Despite arguments regarding the arbitration agreement’s alleged interference with plaintiff’s substantive right to public injunctive relief, and the Kilgore three-judge panel’s previous decision that the vindication of rights doctrine is limited to federal statutory rights, the Kilgore en banc panel did not address this aspect of the vindication of rights doctrine at all. On the issue of prohibitive arbitration costs, the Kilgore en banc panel briefly stated: “Plaintiffs’ assertion that students may not be able to afford arbitration fees fares no better. See Green Tree Fin. Corp.-Ala. v. Randolph, 531 U.S. 79, 90-91 (2000) (“The ‘risk’ that [a plaintiff] will be saddled with prohibitive costs is too speculative to justify the invalidation of an arbitration agreement.”).” The en banc panel’s reference to Green Tree for this proposition, without more discussion, is not a clear statement as to whether it believes the vindication of rights doctrine is applicable to the state claims at issue in Kilgore.
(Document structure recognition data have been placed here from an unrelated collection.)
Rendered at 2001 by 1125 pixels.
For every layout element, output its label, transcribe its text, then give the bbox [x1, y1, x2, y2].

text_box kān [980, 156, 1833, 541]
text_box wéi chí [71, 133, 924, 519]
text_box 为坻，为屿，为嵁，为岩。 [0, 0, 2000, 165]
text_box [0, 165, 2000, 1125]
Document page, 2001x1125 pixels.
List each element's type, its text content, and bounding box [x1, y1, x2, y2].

Public Injunctive Relief. The Defendants in Kilgore argued that the Ninth Circuit’s prior recognition of the Broughton-Cruz rule was invalidated by Concepcion, and the Broughton-Cruz rule can no longer exempt public injunction claims from arbitration. The Kilgore en banc panel found it unnecessary to address this argument and instead decided the case based on the ground that the relief plaintiffs sought is not public injunctive relief: “We need not reach that broad argument. Even assuming the continued viability of the Broughton-Cruz rule, Plaintiffs’ claims do not fall within its purview.” The Kilgore en banc panel ruled that the relief sought by plaintiffs would only actually benefit the plaintiff class, in part, because the defendant was no longer engaged in the student loan business and the injunction sought related to past harm that only affected the small plaintiff class. “[T]he Broughton rule applies only when ‘the benefits of granting injunctive relief by and large do not accrue to that party, but to the general public in danger of being victimized by the same deceptive practices as the plaintiff suffered.’”
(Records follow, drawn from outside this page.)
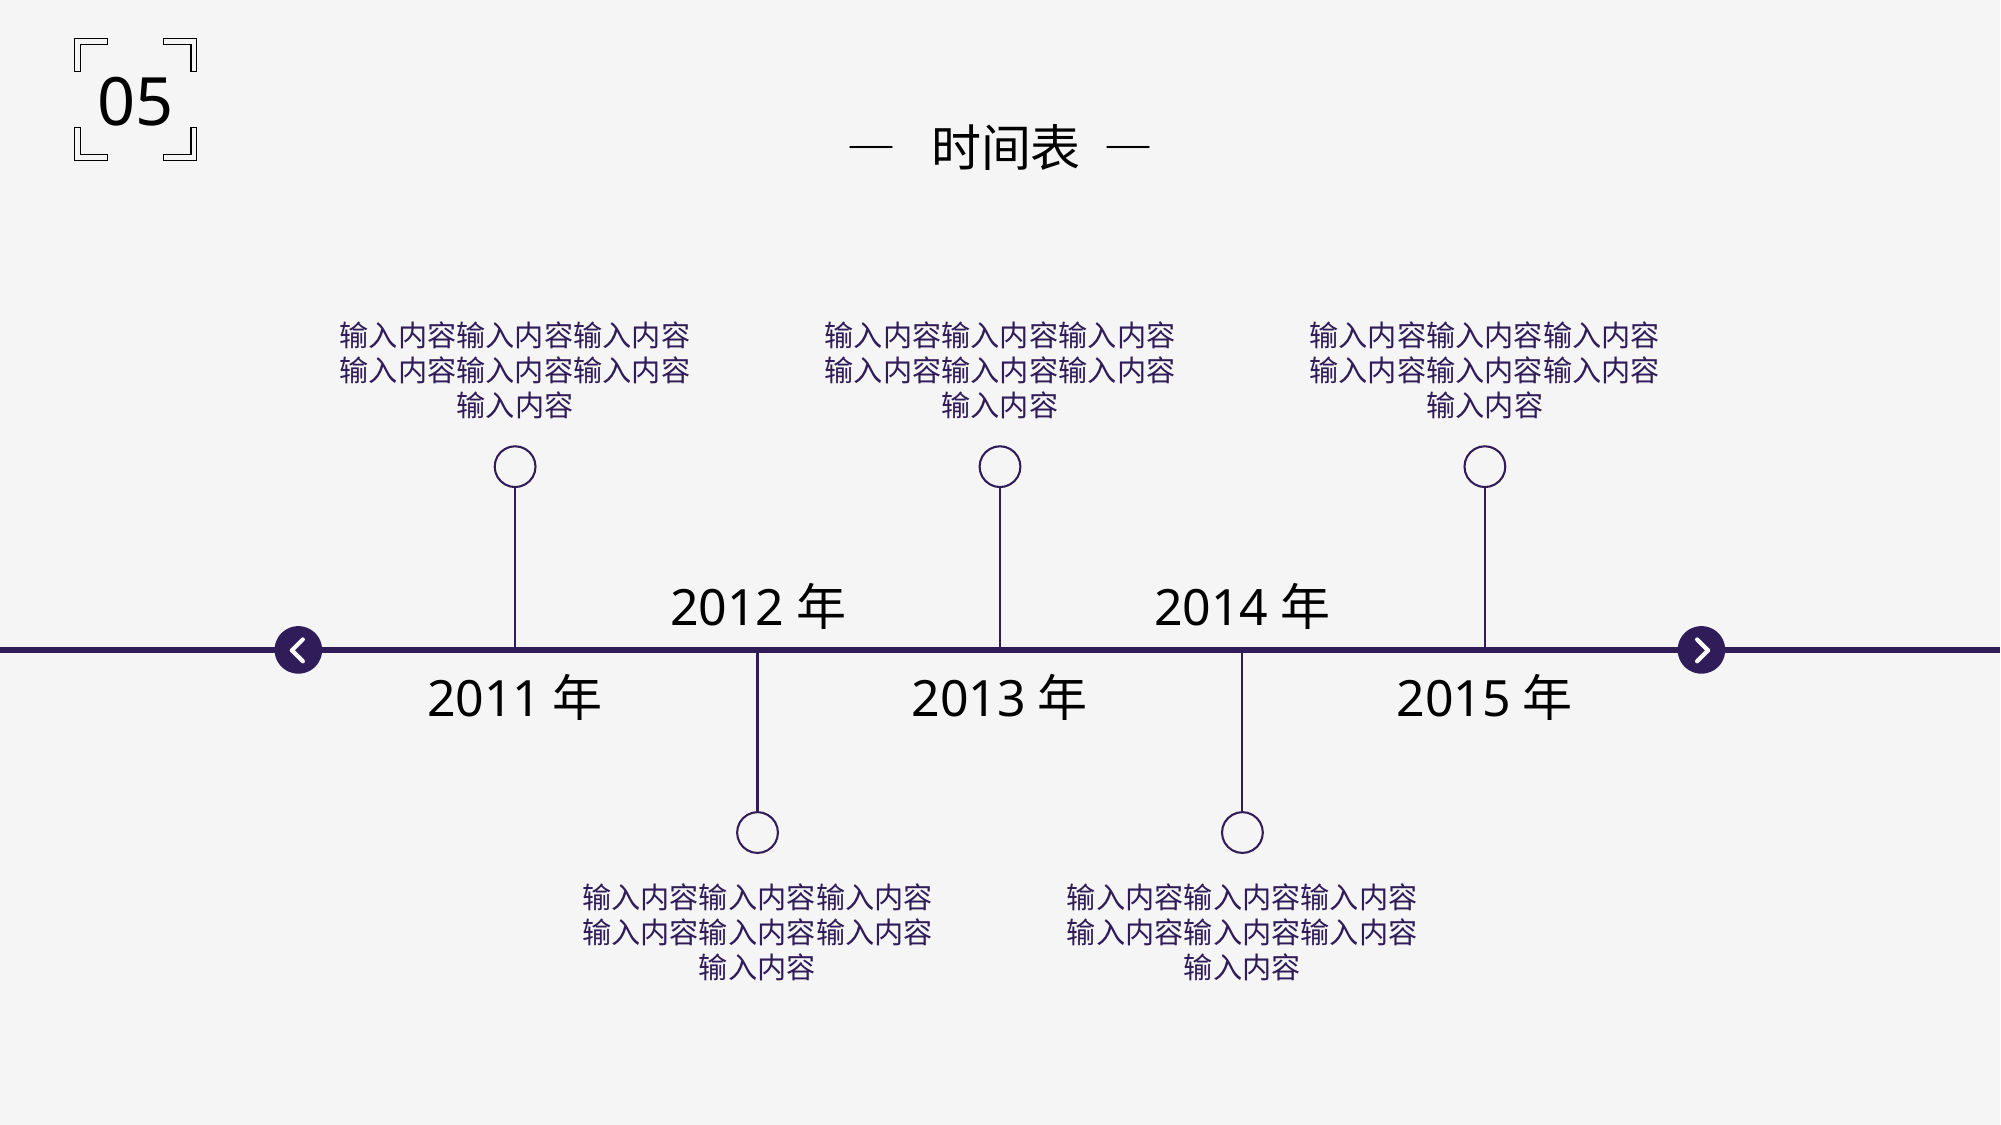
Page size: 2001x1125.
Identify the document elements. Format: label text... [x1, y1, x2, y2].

text_box 输入内容输入内容输入内容输入内容输入内容输入内容输入内容 [805, 310, 1195, 430]
text_box 输入内容输入内容输入内容输入内容输入内容输入内容输入内容 [320, 310, 710, 430]
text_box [1464, 446, 1506, 649]
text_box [1221, 651, 1263, 853]
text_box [737, 651, 778, 853]
text_box 输入内容输入内容输入内容输入内容输入内容输入内容输入内容 [1290, 310, 1680, 430]
text_box 2015年 [1340, 658, 1629, 734]
text_box 2012年 [614, 567, 903, 643]
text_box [979, 446, 1021, 649]
text_box 输入内容输入内容输入内容输入内容输入内容输入内容输入内容 [562, 871, 953, 992]
text_box — 时间表 — [806, 109, 1194, 185]
text_box 2013年 [855, 658, 1144, 734]
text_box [74, 38, 197, 161]
text_box 2014年 [1098, 567, 1387, 643]
text_box 输入内容输入内容输入内容输入内容输入内容输入内容输入内容 [1047, 871, 1438, 992]
text_box 2011年 [370, 658, 659, 734]
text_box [1677, 626, 1726, 674]
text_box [494, 446, 536, 649]
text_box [274, 626, 323, 674]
Although the Kilgore en banc decision purposefully did not decide whether the FAA preempts California’s Broughton-Cruz rule, the court did frame its decision by stating: “We hold that this case does not fall under the narrow ‘public injunction’ exception to the Federal Arbitration Act we recognized in Davis v. O’Melveny & Myers, 485 F.3d 1066, 1082-84 (9th Cir. 2007).” Given the stark contrast to the Kilgore three-judge panel’s decision, is this an indication that a majority of the Ninth Circuit believes that the Broughton-Cruz rule did or should survive Concepcion? Kilgore seemed poised to address whether Concepcion changed the game regarding the enforceability of private arbitration agreements when public interests are at stake. But, we may have to wait for another case and another dance to determine whether states actually do have the power to categorically prohibit the arbitration of public injunction claims.